Accessed - 605 times.

Ansari JA1*, Abdul Mateen Syed2, Md Faruque Ahmad3, Mirza Anwar Baig4
1Department of Pharmacology, MESCO College of Pharmacy, Mustaidpura, Karwan Road, Hyderabad-500006, TS, India.
2Department of Pharmacology, Oriental College of Pharmacy, Sector-2, Sanpada (W), Navi Mumbai-400705, India.
3College of Applied Medical Sciences, Jazan University, Jazan, KSA.
4School of Pharmacy, Anjuman-I-Islam’s, Kalsekar Technical Campus, Panvel-410206, MS, India.

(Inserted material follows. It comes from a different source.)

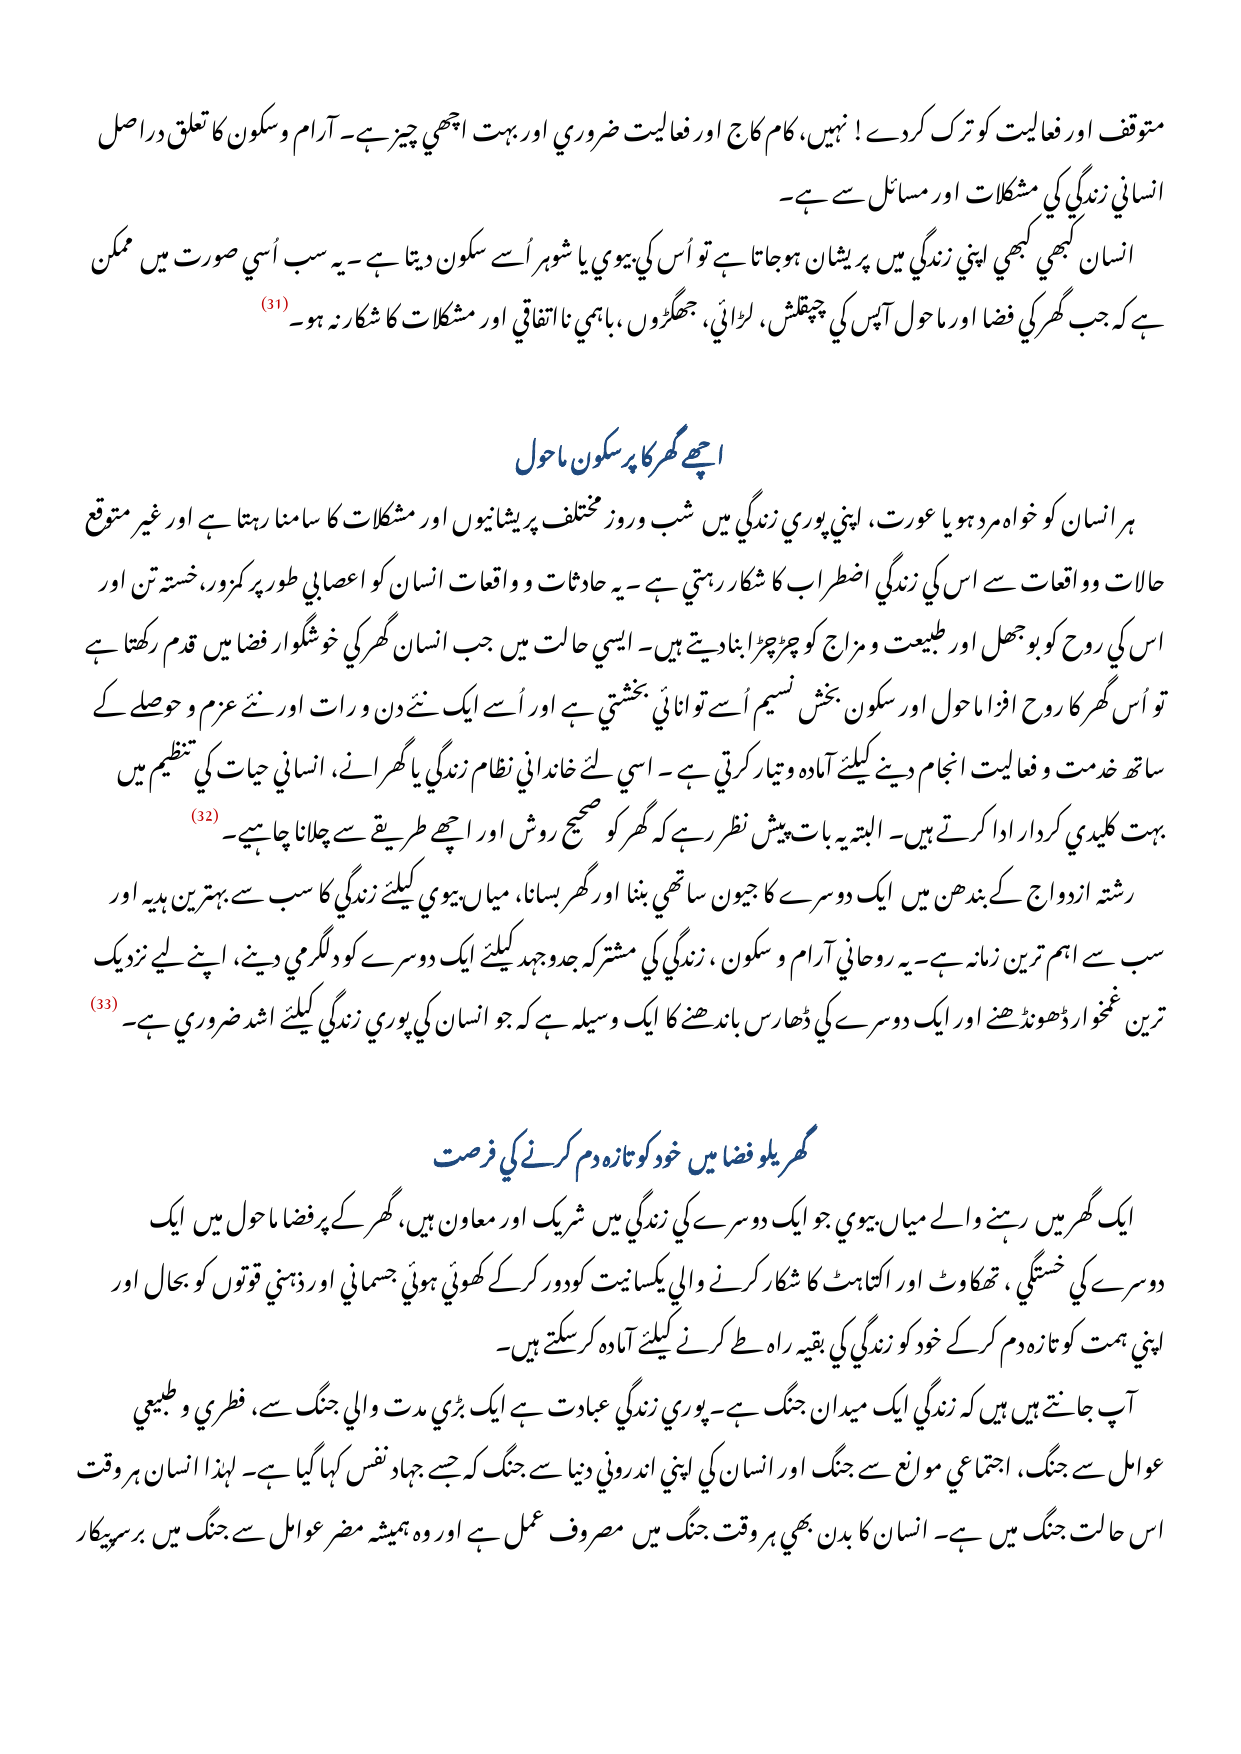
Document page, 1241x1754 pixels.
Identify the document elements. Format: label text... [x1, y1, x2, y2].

Volume 2, Issue 3, Page 142-147, September-December 2014.

Article history
Received: 10 November 2014
Revised: 30 November 2014
Accepted: 15 December 2014
Early view: 30 December 2014

*Author for correspondence


Background: The leaves of Aegle marmelos (L.) Correa (AM) is widely used by tribal people of Chidambaram district (Tamilnadu, India) for the treatment of Jaundice and other liver diseases. Aim of the present study was to evaluate the medicinal potential ethanolic extract of AM as hepatoprotective and antioxidant against acetaminophen-induced liver damage.
Material and methods: The hepatoprotective activity of ethanol extract of AM was evaluated by acetaminophen-induced liver damage and antioxidant activity was evaluated using in vivo antioxidant models viz. lipid peroxidation assay and glutathione estimation in liver. Liver function tests were measured to detect hepatoprotective activity, which was further supported by histopathological examination.
Results: Ethanol extract of AM reduced elevated level of alanine aminotransferase (ALT), aspartate aminotransferase (AST), alkaline phosphatase (ALP), and bilirubin significantly which was comparable to standard drug Silymarin in acetaminophen treated Wistar rats (P < 0.01). Further, ethanol extract of AM was found to reduce the elevated levels of lipid peroxidation product malondialdehyde (MDA), and enhance the reduced level of glutathione in liver proving antioxidant activity comparable with Silymarin.
Conclusion: Aegle marmelos (L.) Correa posses hepatoprotective property and may be effective in oxidative stress-induced cholestatic hepatic injury.
Keywords: Antioxidant, Hepatoprotective; Glutathione; Histopathology; Lipid Peroxidation.